На реке | страница 9



— А вы разве нас не знаете? — спросила она.

— Потому н пр-р-иехал, что не знает, — ответил Данков. — Он не дур-р-рак. Позвольте р-р-екомендоваться… Пансион содер-р-жал. Вр-роде отца был, а они меня кормили. И дом этот мой. А теперь все разбежались. Как кр-рысы.

В глухом голосе звучала странная ирония.

— А она дур-ра. Осталась.

— Kyдa же бы я пошла? — неопределенно ответила женщина.

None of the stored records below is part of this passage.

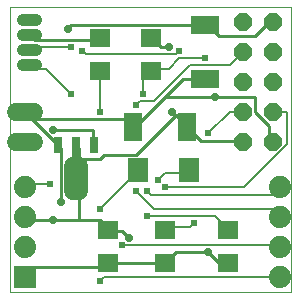
<source format=gbl>
G75*
%MOIN*%
%OFA0B0*%
%FSLAX24Y24*%
%IPPOS*%
%LPD*%
%AMOC8*
5,1,8,0,0,1.08239X$1,22.5*
%
%ADD10C,0.0000*%
%ADD11R,0.0709X0.0630*%
%ADD12R,0.0700X0.0800*%
%ADD13R,0.0315X0.0551*%
%ADD14R,0.0315X0.0748*%
%ADD15C,0.0600*%
%ADD16OC8,0.0600*%
%ADD17C,0.0413*%
%ADD18C,0.0740*%
%ADD19R,0.0740X0.0740*%
%ADD20R,0.0945X0.0591*%
%ADD21R,0.0591X0.0945*%
%ADD22C,0.0100*%
%ADD23C,0.0280*%
%ADD24C,0.0080*%
%ADD25C,0.0240*%
D10*
X000535Y000300D02*
X000535Y009796D01*
X009905Y009796D01*
X009905Y000300D01*
X000535Y000300D01*
D11*
X003785Y001249D03*
X003785Y002351D03*
X005685Y002351D03*
X005685Y001249D03*
X007785Y001249D03*
X007785Y002351D03*
X005235Y007649D03*
X005235Y008751D03*
X003535Y008751D03*
X003535Y007649D03*
D12*
X004785Y004350D03*
X006485Y004350D03*
D13*
X003335Y005200D03*
X002135Y005200D03*
D14*
X002735Y005100D03*
D15*
X002835Y003662D02*
X002635Y003662D01*
X002635Y004498D01*
X002835Y004498D01*
X002835Y003662D01*
X002835Y004261D02*
X002635Y004261D01*
X001335Y005300D02*
X000735Y005300D01*
X000735Y006300D02*
X001335Y006300D01*
D16*
X008285Y006300D03*
X009285Y006300D03*
X009285Y005300D03*
X008285Y005300D03*
X008285Y007300D03*
X009285Y007300D03*
X009285Y008300D03*
X008285Y008300D03*
X008285Y009300D03*
X009285Y009300D03*
D17*
X001392Y009350D02*
X000978Y009350D01*
X000978Y008850D02*
X001392Y008850D01*
X001392Y008350D02*
X000978Y008350D01*
X000978Y007850D02*
X001392Y007850D01*
D18*
X001035Y003800D03*
X001035Y002800D03*
X001035Y001800D03*
X009535Y001800D03*
X009535Y000800D03*
X009535Y002800D03*
X009535Y003800D03*
D19*
X001035Y000800D03*
D20*
X007035Y007394D03*
X007035Y009206D03*
D21*
X006441Y005800D03*
X004630Y005800D03*
D22*
X004615Y005820D01*
X004375Y006060D01*
X001255Y006060D01*
X001035Y006300D01*
X001015Y006300D01*
X001255Y006060D01*
X002095Y005220D01*
X002135Y005200D01*
X002215Y005100D01*
X002215Y003300D01*
X001975Y002700D02*
X002815Y002700D01*
X002815Y004020D01*
X002735Y004080D01*
X002815Y004140D01*
X002815Y004740D01*
X002735Y005100D01*
X002815Y005100D01*
X002815Y004740D01*
X003535Y004740D01*
X003655Y004860D01*
X004735Y004860D01*
X006055Y006180D01*
X005935Y006300D01*
X006055Y006180D02*
X006415Y005820D01*
X006441Y005800D01*
X006535Y005700D01*
X006895Y005340D01*
X008215Y005340D01*
X008285Y005300D01*
X009175Y005340D02*
X009285Y005300D01*
X009175Y005340D02*
X009175Y005820D01*
X008695Y006300D01*
X008695Y006780D01*
X007375Y006780D01*
X005695Y006780D01*
X004735Y005820D01*
X004630Y005800D01*
X005695Y006780D02*
X006295Y007380D01*
X007015Y007380D01*
X007035Y007394D01*
X005815Y008460D02*
X005575Y008460D01*
X005335Y008700D01*
X005235Y008751D01*
X003535Y008700D02*
X003535Y008751D01*
X003535Y008700D02*
X001375Y008700D01*
X001255Y008820D01*
X001185Y008850D01*
X002455Y009060D02*
X002575Y009180D01*
X007015Y009180D01*
X007035Y009206D01*
X007135Y009180D01*
X007495Y008820D01*
X008695Y008820D01*
X009175Y009300D01*
X009285Y009300D01*
X003335Y005200D02*
X003295Y005220D01*
X003295Y005700D01*
X001975Y005700D01*
X001035Y002800D02*
X001135Y002700D01*
X001975Y002700D01*
X002815Y002700D02*
X003535Y002700D01*
X003775Y002460D01*
X003785Y002351D01*
X003895Y002340D01*
X004255Y002340D01*
X004495Y002100D01*
X003895Y001260D02*
X003785Y001249D01*
X003775Y001140D01*
X001375Y001140D01*
X001035Y000800D01*
X003895Y001260D02*
X005575Y001260D01*
X005685Y001249D01*
X005695Y001260D01*
X006055Y001620D01*
X007135Y001620D01*
X007495Y001260D01*
X007735Y001260D01*
X007785Y001249D01*
D23*
X007135Y001620D03*
X004495Y002100D03*
X002215Y003300D03*
X001975Y002700D03*
X001975Y005700D03*
X002455Y009060D03*
X005815Y008460D03*
X007375Y006780D03*
X005935Y006300D03*
D24*
X005335Y006660D02*
X006535Y007860D01*
X007855Y007860D01*
X008215Y008220D01*
X008285Y008300D01*
X007015Y008100D02*
X006175Y008100D01*
X005815Y007740D01*
X005335Y007740D01*
X005235Y007649D01*
X005215Y007620D01*
X004975Y007620D01*
X004975Y006900D01*
X004855Y006660D02*
X005335Y006660D01*
X004855Y006660D02*
X004735Y006540D01*
X003535Y006300D02*
X003535Y007649D01*
X003535Y007740D01*
X003055Y008220D02*
X002935Y008340D01*
X003055Y008220D02*
X006055Y008220D01*
X006175Y008340D01*
X007855Y006300D02*
X008285Y006300D01*
X007855Y006300D02*
X007135Y005580D01*
X006485Y004350D02*
X006415Y004260D01*
X005695Y004260D01*
X005455Y004020D01*
X005695Y003780D02*
X008335Y003780D01*
X009775Y005220D01*
X009775Y006300D01*
X009285Y006300D01*
X009535Y003800D02*
X009535Y003780D01*
X009295Y003540D01*
X005215Y003540D01*
X005095Y003660D01*
X004735Y003660D02*
X005335Y003060D01*
X009295Y003060D01*
X009535Y002820D01*
X009535Y002800D01*
X009535Y001860D02*
X009535Y001800D01*
X009535Y001860D02*
X004255Y001860D01*
X005095Y002820D02*
X007375Y002820D01*
X007735Y002460D01*
X007785Y002351D01*
X007855Y002340D01*
X006655Y002580D02*
X006535Y002460D01*
X005695Y002460D01*
X005685Y002351D01*
X003655Y000780D02*
X009535Y000780D01*
X009535Y000800D01*
X004735Y004260D02*
X004785Y004350D01*
X004735Y004260D02*
X003535Y003060D01*
X001855Y003900D02*
X001135Y003900D01*
X001035Y003800D01*
X003655Y000780D02*
X003535Y000660D01*
X002575Y006900D02*
X001735Y007740D01*
X001255Y007740D01*
X001185Y007850D01*
X001185Y008350D02*
X001255Y008460D01*
X002575Y008460D01*
D25*
X002575Y008460D03*
X002935Y008340D03*
X002575Y006900D03*
X003535Y006300D03*
X004735Y006540D03*
X004975Y006900D03*
X006175Y008340D03*
X007015Y008100D03*
X007135Y005580D03*
X005455Y004020D03*
X005695Y003780D03*
X005095Y003660D03*
X004735Y003660D03*
X005095Y002820D03*
X004255Y001860D03*
X003535Y000660D03*
X003535Y003060D03*
X001855Y003900D03*
X006655Y002580D03*
M02*

</source>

— Молчи, когда умные говорят. Дурра… — бурчал старик. — А ты тоже прохвост? — внезапно перешел он на ты. — Что это я тебя не помню?

Алексей Степанович молчал. Он вспомнил теперь, что вскользь приходилось ему слышать в слободе о Данкове и его девушках, от которых сторонились самые небрезгливые, так были они грязны, оборваны и дешевы.

— Тоже пр-рохвост, — утвердительно ответил Данков, и на лице его выразилась страшное подобие улыбки. — Все пррохвосты. А она дурра. Оставили умирать, как собаку. Ступай вон! Слышишь?

Алексей Степанович неловко улыбнулся и посмотрел на женщину. Она не сводила с него глаз, словно боялась на миг потерять его.

— Как вас зовут? — спросил машинист, ласково глядя на «дурру».

— Оля. А вас?

— Алексей Степанович. Нужно вас перевезти. Разве тут можно?

— Вчера как трабабахнет льдина… — бурчал старик. — Шальная.

— Нет уже, ни к чему, — ответила девушка. — Им тронуться нельзя, скоро помрут.

— Корень моего бедствия в том, что хвост я опустил. Живи так, чтобы хвост кольцом. Понял? А она дурра. Я ее бил. Она врет, что я помрру.

Алексей Степанович несколько привык к рыкающему голосу, и теперь, когда лица старика не было видно, он казался только жалким и вовсе не страшным.

— И долго вы тут так? — спросил он Олю.

— Четыре дня. Со вторника. Уж очень они плохи. Вот перед вами совсем я испугалась. — Оля наклонилась к старику: — Иван Данилыч, спите?

Старик молчал. Оля улыбнулась и прошептала:

— Заснул. Он все время засыпает. Вы не верьте, что он меня бил. Это он перед чужими хвастает.

На минуту Оля умолкла и продолжала, видимо радуясь звуку своего голоса и возможности поговорить:

— Разве так когда ударят. Пьяные. С горя. А то они ничего, у них медаль есть.

— Какая медаль?

— За службу. Они служили раньше. А теперь тоскуют. Все плачут, умирать не хочется. А то разные страшные слова говорят. О черте.

— И ничего вы тут… одна-то? — с участием спрашивал Алексей Степанович.

— Днем ничего, а ночью стра-а-шно, — протянула девушка. — Особливо вчерась. Дождь, к нам протекло, и свечу затушило. А они кричат: умир-раю. Потом песни пели и ругались. Не так, не по-нашему, а благородно ругались, как господа.